• SUPPLIED PASSAGE:

******************************

Fiona Burnell
University of Minnesota

Abstract

There are a few well-known ways for quantum mechanical, many-body systems to avoid coming to thermal equilibrium. For example, we know of two classes of systems -- integrable systems, and many-body localized systems -- for which conservation laws prevent any eigenstate from reaching (conventional) thermal equilibrium. More recently, a much more subtle type of non-thermal quantum phenomenon has been discovered, dubbed many-body quantum scars. In these systems, a small number of eigenstates (and hence a small number of initial conditions) have non-thermal behavior, while most initial states will approach thermal equilibrium in the usual way. I will give a general picture of how and when this phenomenon arises, and discuss several examples of systems exhibiting exact quantum many-body scars.

 

Kevin Silverman
NIST (Boulder) Quantum Nanophotonics Group

Abstract

A quantum network will enable fundamentally new capabilities by linking remotely located quantum processors. NIST has recently funded a 5-year program to build a prototype system of linked superconducting qubits. With such a system in hand, it will be possible to study the metrology and standards necessary to support future networks. A major technological challenge is faithfully converting quantum information stored in the superconducting qubits to optical photons.  One promising scheme involves using surface acoustic wave cavities and semiconductor quantum dots.

******************************

Dataset records:
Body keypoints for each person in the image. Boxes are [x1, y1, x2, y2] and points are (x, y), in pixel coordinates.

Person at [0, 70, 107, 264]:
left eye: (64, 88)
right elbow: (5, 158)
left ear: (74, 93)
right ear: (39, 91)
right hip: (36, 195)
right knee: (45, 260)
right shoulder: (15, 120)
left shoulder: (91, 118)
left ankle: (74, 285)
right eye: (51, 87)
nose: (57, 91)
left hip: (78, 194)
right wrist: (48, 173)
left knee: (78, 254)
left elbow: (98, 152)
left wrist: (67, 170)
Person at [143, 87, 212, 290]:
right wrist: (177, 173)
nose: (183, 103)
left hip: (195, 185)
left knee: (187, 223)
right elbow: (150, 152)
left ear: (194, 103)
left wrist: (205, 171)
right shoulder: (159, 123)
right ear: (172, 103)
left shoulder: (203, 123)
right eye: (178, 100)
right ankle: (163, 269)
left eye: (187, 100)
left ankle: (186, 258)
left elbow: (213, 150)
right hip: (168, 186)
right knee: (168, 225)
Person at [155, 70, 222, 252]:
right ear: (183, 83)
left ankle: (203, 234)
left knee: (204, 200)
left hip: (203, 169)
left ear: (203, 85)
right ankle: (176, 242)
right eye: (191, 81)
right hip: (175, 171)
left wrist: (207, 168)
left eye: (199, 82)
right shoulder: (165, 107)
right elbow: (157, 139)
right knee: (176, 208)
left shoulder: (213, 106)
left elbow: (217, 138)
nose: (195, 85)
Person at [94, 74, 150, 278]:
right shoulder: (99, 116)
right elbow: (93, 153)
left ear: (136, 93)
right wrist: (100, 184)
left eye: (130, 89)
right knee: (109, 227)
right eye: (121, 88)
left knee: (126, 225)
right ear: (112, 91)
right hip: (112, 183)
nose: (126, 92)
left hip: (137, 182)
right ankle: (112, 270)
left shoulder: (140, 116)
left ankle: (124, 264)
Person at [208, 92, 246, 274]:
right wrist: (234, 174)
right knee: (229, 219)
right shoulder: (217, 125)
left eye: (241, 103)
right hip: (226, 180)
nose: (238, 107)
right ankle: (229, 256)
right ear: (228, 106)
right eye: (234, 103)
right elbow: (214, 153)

******************************

• TASK TO CARRY OUT:
According to the talk abstracts, what has NIST recently funded?

• THE ANSWER:
A 5-year program to build a prototype system of linked superconducting qubits.